EJERCICIO 1. Según el texto sobre magia y matemáticas, ¿en qué se diferencian un mago y un matemático?
EJERCICIO 2. Reproduce el fragmento del texto sobre magia y matemáticas que va de "La diferencia entre" a "libro de matemáticas.", ambos incluidos.

La fascinación

La diferencia entre un mago y un matemático es que el mago nunca te revelará sus secretos, mientras que el matemático está deseando hacerlo.
Esta diferencia fundamental se diluye sin embargo en los libros de magia, en los que los ilusionistas explican algunos de sus trucos a colegas y aficionados. Un libro de magia es un lugar paradójico de secretos explicados; en eso se parece un poco a un libro de matemáticas.
La obra que tienes entre tus manos es un ejemplo destacado y particular de esa coincidencia entre magos y matemáticos. Son libros de matemáticas, es verdad, pero también son libros de magia, o tal vez más lo segundo que lo primero, o viceversa.
Las matemáticas son el arte de los patrones, de la regularidad, de la sucesión, son un terreno en el que se encuentra cómodo lo predecible, lo mensurable y lo exacto. La magia es, por el contrario, el lugar del asombro. ¿Cómo puede ser entonces que exista siquiera el concepto de magia matemática? Ilusiones matemáticas lo explica (y lo ejemplifica) muy bien. La naturaleza del asombro está a veces disfrazada, escondida, en caminos de regularidad y exactitud. Las matemáticas saben mucho de simetría, de combinaciones, los números esconden entre ellos secretos a la vista, solo perceptibles para el ojo experto. Y ahí, a veces, habita el asombro, tanto más oculto cuanto inesperado es el lugar en el que se esconde. Un buen truco de magia matemática es un secreto a voces que nos sorprende desde el lugar en el que se supone que las sorpresas no existen… y por eso nos fascina. Este de la fascinación es, permíteme que te lo diga, el más destacado lugar de encuentro de magos y matemáticos. Un matemático perdido en medio de sus investigaciones está jugando con sus particulares cartas y dados y cifras y diagramas, buscando sus secretos más íntimos. Un mago diseñando un juego nuevo está descubriendo patrones ocultos con los que alimentar la habilidad de sus manos. Y cuando ambos encuentran el secreto, el patrón, la relación que buscaban y que se resistía a aparecer, entonces surge la fascinación, entonces el rayo lanza su luz al cerebro. Una nueva y sorprendente pieza ha sido colocada en el puzle del mundo. Compartir esa fascinación y provocarla en otros es entonces el objetivo del mago y del matemático, cada cual con su estilo, o ambos mezclados.

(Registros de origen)
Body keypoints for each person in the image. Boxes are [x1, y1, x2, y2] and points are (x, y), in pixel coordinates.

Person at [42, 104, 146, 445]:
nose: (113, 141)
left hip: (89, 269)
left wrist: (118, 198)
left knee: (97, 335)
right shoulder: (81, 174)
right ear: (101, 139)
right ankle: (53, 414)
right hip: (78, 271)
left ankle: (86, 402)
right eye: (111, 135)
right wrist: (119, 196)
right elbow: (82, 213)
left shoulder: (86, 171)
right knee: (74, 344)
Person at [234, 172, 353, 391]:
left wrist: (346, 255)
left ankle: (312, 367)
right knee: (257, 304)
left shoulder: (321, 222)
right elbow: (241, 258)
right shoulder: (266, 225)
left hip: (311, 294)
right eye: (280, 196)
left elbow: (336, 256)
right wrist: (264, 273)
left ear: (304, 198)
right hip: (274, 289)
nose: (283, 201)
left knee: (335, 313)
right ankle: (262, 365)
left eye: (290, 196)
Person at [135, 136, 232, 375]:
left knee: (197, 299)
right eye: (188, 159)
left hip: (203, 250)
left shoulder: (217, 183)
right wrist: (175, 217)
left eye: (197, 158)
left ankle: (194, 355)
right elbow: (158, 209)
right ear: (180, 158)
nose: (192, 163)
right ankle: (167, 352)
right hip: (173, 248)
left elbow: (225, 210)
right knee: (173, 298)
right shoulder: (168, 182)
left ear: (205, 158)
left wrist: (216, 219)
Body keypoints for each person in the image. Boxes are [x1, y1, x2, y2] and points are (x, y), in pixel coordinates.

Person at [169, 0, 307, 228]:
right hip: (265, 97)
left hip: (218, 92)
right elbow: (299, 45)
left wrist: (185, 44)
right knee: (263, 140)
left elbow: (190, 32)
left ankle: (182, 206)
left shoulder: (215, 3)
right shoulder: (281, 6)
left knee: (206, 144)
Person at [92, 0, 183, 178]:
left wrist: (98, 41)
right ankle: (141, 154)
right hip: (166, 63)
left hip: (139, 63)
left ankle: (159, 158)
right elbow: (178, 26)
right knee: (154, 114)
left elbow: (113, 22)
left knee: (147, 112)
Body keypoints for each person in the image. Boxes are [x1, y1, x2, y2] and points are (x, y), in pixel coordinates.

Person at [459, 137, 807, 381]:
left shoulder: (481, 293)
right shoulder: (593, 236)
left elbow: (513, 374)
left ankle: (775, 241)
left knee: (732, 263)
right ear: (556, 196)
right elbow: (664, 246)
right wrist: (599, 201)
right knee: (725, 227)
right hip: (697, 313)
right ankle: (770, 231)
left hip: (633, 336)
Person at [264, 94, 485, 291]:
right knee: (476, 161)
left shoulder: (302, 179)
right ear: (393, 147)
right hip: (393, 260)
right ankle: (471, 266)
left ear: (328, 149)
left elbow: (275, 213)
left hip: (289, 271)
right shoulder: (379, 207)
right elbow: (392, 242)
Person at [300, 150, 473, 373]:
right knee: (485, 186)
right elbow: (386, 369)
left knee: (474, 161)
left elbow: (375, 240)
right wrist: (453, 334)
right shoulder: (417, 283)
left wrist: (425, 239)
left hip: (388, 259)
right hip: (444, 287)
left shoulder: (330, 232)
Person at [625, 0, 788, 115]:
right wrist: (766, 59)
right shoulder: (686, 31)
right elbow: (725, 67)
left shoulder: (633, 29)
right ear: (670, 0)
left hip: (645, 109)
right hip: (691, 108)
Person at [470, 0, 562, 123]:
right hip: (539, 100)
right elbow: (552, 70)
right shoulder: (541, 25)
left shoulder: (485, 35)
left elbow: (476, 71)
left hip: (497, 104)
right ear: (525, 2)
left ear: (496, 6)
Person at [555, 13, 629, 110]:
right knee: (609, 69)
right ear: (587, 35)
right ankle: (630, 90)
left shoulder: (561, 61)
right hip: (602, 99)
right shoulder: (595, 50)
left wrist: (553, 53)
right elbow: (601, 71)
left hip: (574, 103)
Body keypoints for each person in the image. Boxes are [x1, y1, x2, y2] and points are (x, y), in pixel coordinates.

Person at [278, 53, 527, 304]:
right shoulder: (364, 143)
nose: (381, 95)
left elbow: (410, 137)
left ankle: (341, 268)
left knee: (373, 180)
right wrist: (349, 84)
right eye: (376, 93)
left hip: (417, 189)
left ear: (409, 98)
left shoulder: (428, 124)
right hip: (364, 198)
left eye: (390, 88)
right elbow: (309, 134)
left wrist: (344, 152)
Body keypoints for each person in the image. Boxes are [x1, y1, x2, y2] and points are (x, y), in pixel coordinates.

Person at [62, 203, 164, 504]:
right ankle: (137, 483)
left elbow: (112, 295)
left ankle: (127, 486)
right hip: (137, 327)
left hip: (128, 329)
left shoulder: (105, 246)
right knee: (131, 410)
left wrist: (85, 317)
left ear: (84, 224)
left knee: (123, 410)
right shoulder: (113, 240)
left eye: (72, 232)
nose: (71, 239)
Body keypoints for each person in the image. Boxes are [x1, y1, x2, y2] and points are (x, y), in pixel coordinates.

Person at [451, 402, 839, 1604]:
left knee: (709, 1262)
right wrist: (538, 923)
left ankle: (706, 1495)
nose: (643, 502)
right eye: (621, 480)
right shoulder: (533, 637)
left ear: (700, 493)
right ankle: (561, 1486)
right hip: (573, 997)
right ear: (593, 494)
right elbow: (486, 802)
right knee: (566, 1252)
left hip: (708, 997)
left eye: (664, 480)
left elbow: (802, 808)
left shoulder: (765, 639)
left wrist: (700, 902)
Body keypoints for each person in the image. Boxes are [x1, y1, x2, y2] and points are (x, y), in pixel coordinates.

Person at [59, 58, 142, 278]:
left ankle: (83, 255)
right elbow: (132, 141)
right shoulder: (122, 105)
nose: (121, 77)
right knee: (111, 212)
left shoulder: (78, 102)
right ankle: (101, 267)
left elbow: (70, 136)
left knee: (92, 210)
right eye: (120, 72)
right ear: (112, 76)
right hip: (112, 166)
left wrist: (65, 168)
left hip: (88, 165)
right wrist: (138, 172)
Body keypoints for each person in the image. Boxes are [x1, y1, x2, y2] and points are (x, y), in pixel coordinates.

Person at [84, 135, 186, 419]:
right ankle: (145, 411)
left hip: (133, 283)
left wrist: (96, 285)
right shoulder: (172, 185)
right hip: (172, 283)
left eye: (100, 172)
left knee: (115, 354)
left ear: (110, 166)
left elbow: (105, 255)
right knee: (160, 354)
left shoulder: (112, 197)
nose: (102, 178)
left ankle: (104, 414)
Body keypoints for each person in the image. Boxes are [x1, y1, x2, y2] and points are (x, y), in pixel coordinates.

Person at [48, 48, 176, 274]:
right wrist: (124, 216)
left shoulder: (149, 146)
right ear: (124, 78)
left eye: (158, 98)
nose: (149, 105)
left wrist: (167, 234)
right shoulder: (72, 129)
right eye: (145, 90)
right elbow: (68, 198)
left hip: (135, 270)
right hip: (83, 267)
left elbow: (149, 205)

RESPUESTA 1. El mago nunca te revelará sus secretos, mientras que el matemático está deseando hacerlo.

RESPUESTA 2.
La diferencia entre un mago y un matemático es que el mago nunca te revelará sus secretos, mientras que el matemático está deseando hacerlo.
Esta diferencia fundamental se diluye sin embargo en los libros de magia, en los que los ilusionistas explican algunos de sus trucos a colegas y aficionados. Un libro de magia es un lugar paradójico de secretos explicados; en eso se parece un poco a un libro de matemáticas.